As the movie progresses, Jessica takes up with the boss’s son Matt (Pat Healy), whom Harmony regards as “pretty clearly an imbecile.” Harmony goes bowling on his birthday with Matt and Brad, which ends disastrously. Harmony attends Brad’s funeral, where he delivers a eulogy that gets him fired, and has an affair with Natasha that turns out badly, and references There’s Something About Mary (a film I could never watch twice). After she complains that the sex was bad while standing on the balcony in her undies, Harmony responds from the parking lot, “Are you sure you shouldn’t just be thankful that I don’t murder you?” As he walks away, he tries to turn his words into lyrics for a song.
When Harmony’s forced to borrow money from Jim, his brother suggests he values his tabby cat far more than him. Harmony later returns home to find Jessica who’s returning his sweatshirt and wants her yoga mat. When Harmony asks her inside, she suggests that he’s like a character in a movie that you don’t care about, and, after a deep breath, tells him, “I just know that I’m not interested in you.”
Harmony burns Jessica’s pink yoga mat. In a self-destructive gesture – the idea stems from an incident involving Natasha and her dog – Harmony ends up in the hospital, where he spends a week in a coma. It’s here that Byington’s mosaic-like structure becomes fully evident. Most directors would try to pare down the number of characters, especially in such a sequence, but Byington creates a series of short jokes involving Harmony’s mother and Wes, and various friends who turn up to visit Harmony there.
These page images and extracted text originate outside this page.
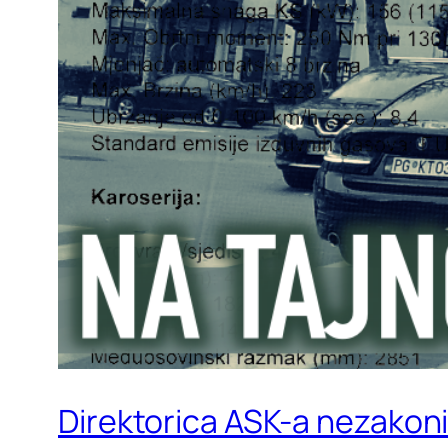
Direktorica ASK-a nezakoni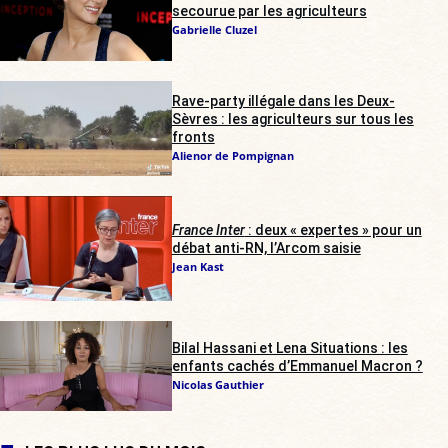
secourue par les agriculteurs
Gabrielle Cluzel
Rave-party illégale dans les Deux-
Sèvres : les agriculteurs sur tous les
fronts
Alienor de Pompignan
France Inter
: deux « expertes » pour un
débat anti-RN, l’Arcom saisie
Jean Kast
Bilal Hassani et Lena Situations : les
enfants cachés d’Emmanuel Macron ?
Nicolas Gauthier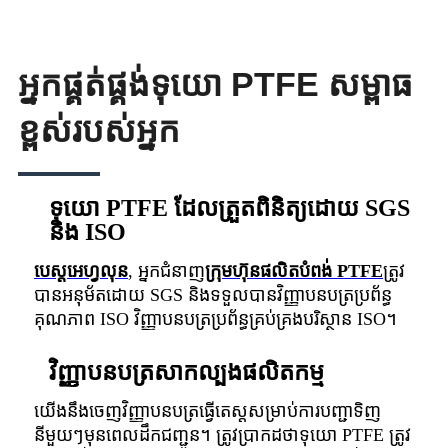
អ្នកផ្គត់ផ្គង់ទុយោ PTFE សម្ពាធ
ខ្ពស់របស់អ្នក
ទុយោ PTFE ដែលត្រួតពិនិត្យដោយ SGS
និង ISO
បេស្តអេហ្វលុន
, អ្នកជំនាញ
ក្រុមហ៊ុនផលិតបំពង់ PTFE
ត្រូវ
បានអនុម័តដោយ SGS និងទទួលបានវិញ្ញាបនបត្រប្រព័ន្ធ
គុណភាព ISO វិញ្ញាបនបត្រប្រព័ន្ធគ្រប់គ្រងបរិស្ថាន ISO។
វិញ្ញាបនបត្រសាកល្បងផលិតកម្ម
យើងនឹងចេញវិញ្ញាបនបត្រធ្វើតេស្តសម្រាប់ការបញ្ជាទិញ
នីមួយៗមុនពេលដឹកជញ្ជូន។ ត្រូវប្រាកដថាទុយោ PTFE ត្រូវ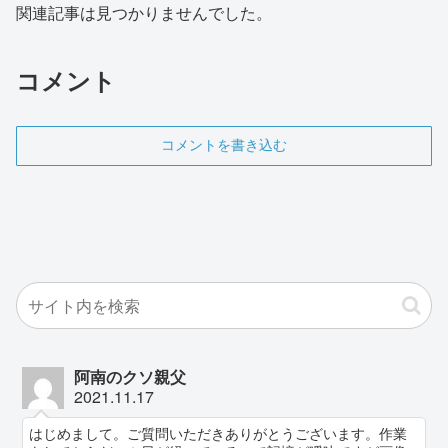
関連記事は見つかりませんでした。
コメント
コメントを書き込む
阿南のクソ親父
2021.11.17
はじめまして。ご質問いただきありがとうございます。作業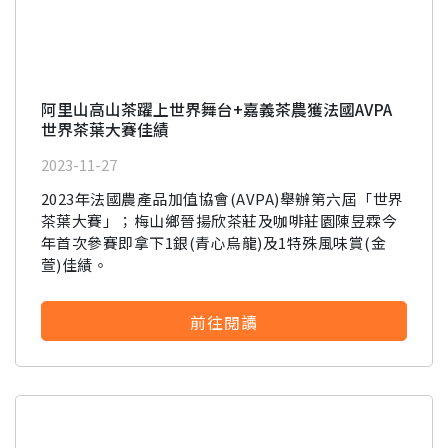
阿里山高山茶躍上世界舞台+嘉義茶農獲法國AVPA
世界茶葉大賽佳績
2023-11-27
2023年法國農產品加值協會(AVPA)舉辦第六屆「世界
茶葉大賽」；梅山鄉晉揚欣茶莊及咖啡莊園陳昱霖今
年首次參賽即拿下1銀(青心烏龍)及1特殊風味賞(金
萱)佳績。
前往閱讀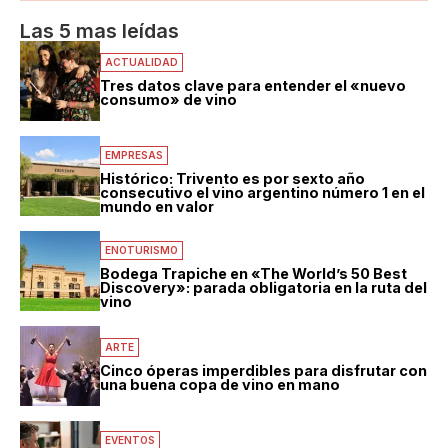
Las 5 mas leídas
ACTUALIDAD
Tres datos clave para entender el «nuevo
consumo» de vino
EMPRESAS
Histórico: Trivento es por sexto año
consecutivo el vino argentino número 1 en el
mundo en valor
ENOTURISMO
Bodega Trapiche en «The World’s 50 Best
Discovery»: parada obligatoria en la ruta del
vino
ARTE
Cinco óperas imperdibles para disfrutar con
una buena copa de vino en mano
EVENTOS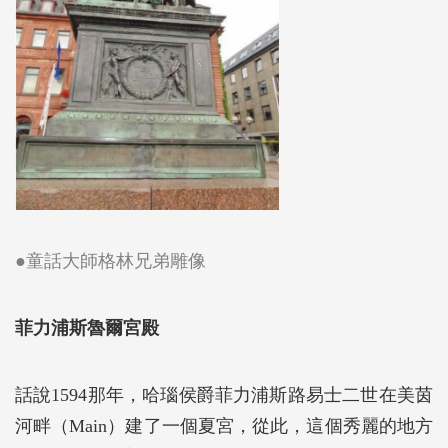
●童話大師格林兄弟雕像
菲力浦斯魯爾宮殿
話說1594那年，哈瑙侯爵菲力浦斯路易士二世在美茵
河畔（Main）建了一個夏宮，從此，這個秀麗的地方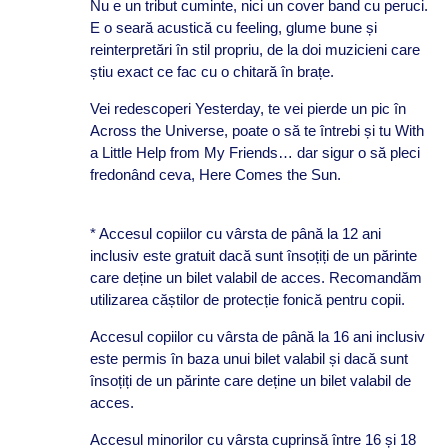
Nu e un tribut cuminte, nici un cover band cu peruci.
E o seară acustică cu feeling, glume bune și
reinterpretări în stil propriu, de la doi muzicieni care
știu exact ce fac cu o chitară în brațe.
Vei redescoperi Yesterday, te vei pierde un pic în
Across the Universe, poate o să te întrebi și tu With
a Little Help from My Friends… dar sigur o să pleci
fredonând ceva, Here Comes the Sun.
* Accesul copiilor cu vârsta de până la 12 ani
inclusiv este gratuit dacă sunt însoțiți de un părinte
care deține un bilet valabil de acces. Recomandăm
utilizarea căștilor de protecție fonică pentru copii.
Accesul copiilor cu vârsta de până la 16 ani inclusiv
este permis în baza unui bilet valabil și dacă sunt
însoțiți de un părinte care deține un bilet valabil de
acces.
Accesul minorilor cu vârsta cuprinsă între 16 și 18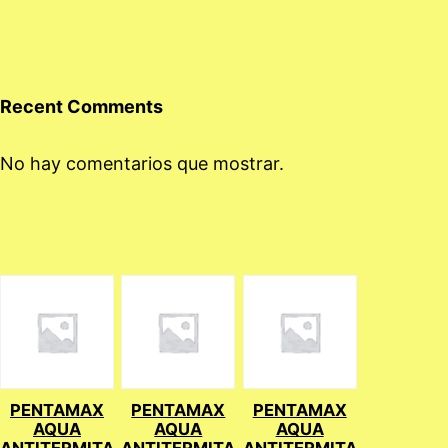
Recent Comments
No hay comentarios que mostrar.
PENTAMAX
PENTAMAX
PENTAMAX
AQUA
AQUA
AQUA
ANTITERMITA
ANTITERMITA
ANTITERMITA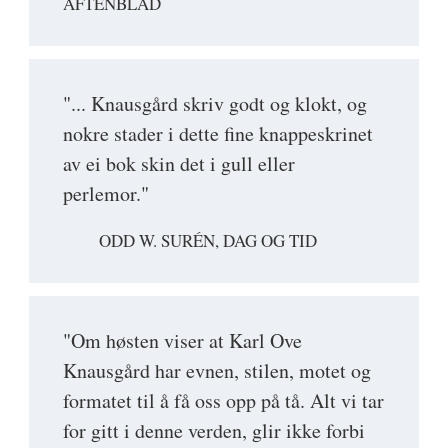
AFTENBLAD
"... Knausgård skriv godt og klokt, og
nokre stader i dette fine knappeskrinet
av ei bok skin det i gull eller
perlemor."
ODD W. SURÉN, DAG OG TID
"Om høsten viser at Karl Ove
Knausgård har evnen, stilen, motet og
formatet til å få oss opp på tå. Alt vi tar
for gitt i denne verden, glir ikke forbi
Once Harmony wakes up from his coma and Jessica finally shows up, everyone clears out of the room. After she leaves, everyone returns to his bedside and Harmony, a white bandage still wrapped around his head, ends up playing the song he’s been working on for the entire film, called “The Finishing Touches.” Aren’t broken hearts the staple of most pop songs? Byington’s brilliance is the clever way he works music seamlessly into the film, transforming Harmony’s broken record into a brand new song.
Harmony and Me will play at the Wisconsin Film Festival (April 15-18) this spring. You can also check out the film’s Web site for other screenings. Like most comedies, it’s much funnier to see it with an audience.